Although both A- and W-subtype systems belong to the same family of low-mass contact binaries, the evolutionary relation between two subtypes is still a matter of controversy and debate. Following the original idea of Lucy (Reference Lucy1976), Hilditch King & McFarlane (Reference Hilditch, King and McFarlane1988) and Hilditch (Reference Hilditch1989) suggested that the A-subtype contact binaries are more evolved than the W-subtype systems from the mass-radius and colour-luminosity diagrams. However, by further analysing the mass-luminosity and period-angular momentum diagrams, both Maceroni & van’t Veer (Reference Maceroni and van’t Veer1996) and Yakut & Eggleton (Reference Yakut and Eggleton2005) pointed out that the conclusion of Hilditch et al. (Reference Hilditch, King and McFarlane1988) might be incorrect. Moreover, from a statistical standpoint, because the total mass and angular momentum of A-subtype systems are significantly larger than those of W-subtype systems, the A-subtype contact binaries should be less evolved than the W-subtype (Gazeas & Niarchos Reference Gazeas and Niarchos2006).

Combining the catalog of Yu et al. (Reference Yu, Li, Huang, Hu and Xiang2022) with our four targets, we here systematically calculated the statistical averages of physical parameters for two subtypes of contact binaries (Table 13). Clearly, the W-subtype contact binaries have shorter orbital periods and lower temperatures than the A-subtype systems. The two statistical features are similar with those of Rucinski (Reference Rucinski1974) and Smith (Reference Smith1984), indicating that the W-subtype systems are more evolved than A-subtype ones. Moreover, similar to the statistical results of Gazeas & Niarchos (Reference Gazeas and Niarchos2006), our calculations also show that both the total mass and orbital angular momentum of W-subtype systems are lower than those of A-subtype ones. In addition, we found that the temperature difference between two components of a W-subtype system is significantly smaller than that of an A-subtype one, implying that W-subtype systems should be closer to the thermal equilibrium state than A-subtype systems. These statistical evidences show formation of W-subtype systems from A-subtype systems is possible, but the opposite direction is not strongly supported. Usually, the evolution from A-subtype to W-subtype systems may be accompanied by a simultaneous mass and angular momentum loss, as well as mass and energy exchanges between two components of a contact binary. Thus, the opposite evolutionary direction seems to be impossible, because it requires an increase of both total mass, orbital angular momentum, and temperature difference.

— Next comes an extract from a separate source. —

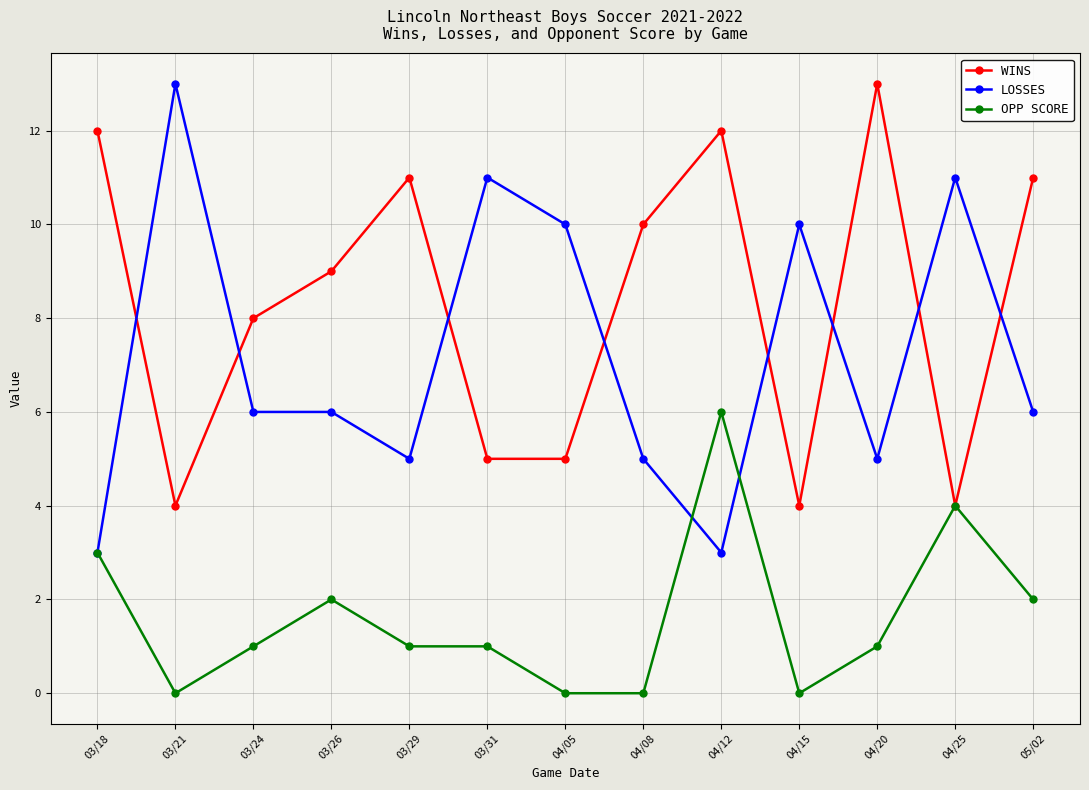

What is the difference between the highest and lowest values at 03/29?

10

Table 13. Statistical averages of physical parameters for two subtypes of contact binaries.

The units of orbital period and temperature are day and Kelvin, respectively. The orbital angular momentum is in a unit of $\times 10^{51}$ ${\rm cm}^{2}\cdot {\rm g}\cdot {\rm s}^{-1}$ . The other parameters are in the solar unit. The values in the third and fifth lines denote the standard derivations of the corresponding parameters.

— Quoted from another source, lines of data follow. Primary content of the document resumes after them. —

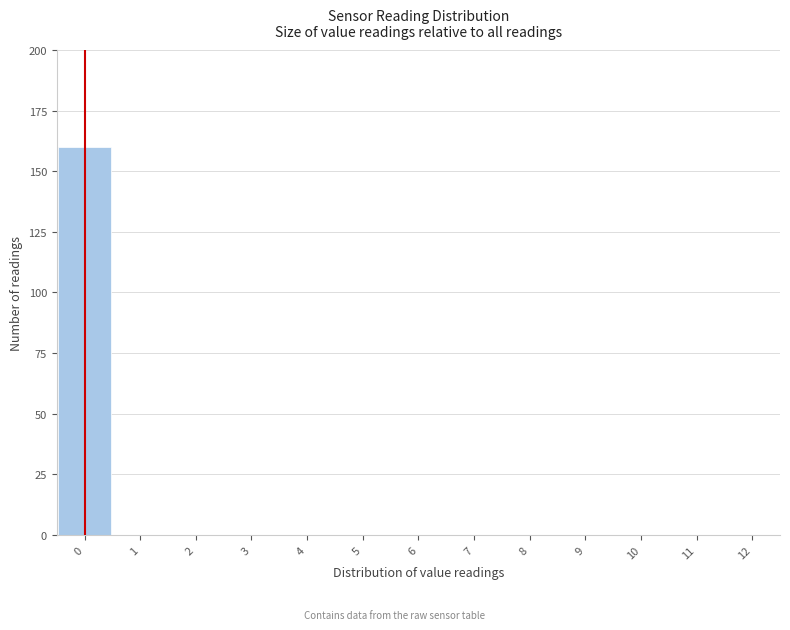

Reading left to right, list every bar in this chart as the range it spans on the x-axis followed by its height. The values are not printed on the chart, so give them approximately, as read against the axis.

-0.5 to 0.5: 160
0.5 to 1.5: 0
1.5 to 2.5: 0
2.5 to 3.5: 0
3.5 to 4.5: 0
4.5 to 5.5: 0
5.5 to 6.5: 0
6.5 to 7.5: 0
7.5 to 8.5: 0
8.5 to 9.5: 0
9.5 to 10.5: 0
10.5 to 11.5: 0
11.5 to 12.5: 0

An additional evidence for the evolutionary direction is that binary systems with shorter orbital periods are, in general, kinematically older (age 8 Gyr) than those with longer periods (age 2 Gyr) (Bilir et al. Reference Bilir, Karataş, Demircan and Eker2005). Of course, there is an alternative evolutionary path for the two different subtypes. For instance, the close detached binaries with different initial states may evolve independently into either A- or W-subtype contact binaries (Zhang, Qian, & Liao Reference Zhang, Qian and Liao2020). Also, the close detached binaries evolve in a similar way but with different mass/energy transfer rate and/or different mass/angular momentum loss rate, leading to different evolutionary outcomes (Gazeas & Stępień Reference Gazeas and Stępień2008). Moreover, we cannot exclude the possibility that some A-subtype systems with small angular momentum have evolved from W-subtype systems, while others (with relatively large angular momentum) have evolved directly from near-contact binaries (Yakut & Eggleton Reference Yakut and Eggleton2005).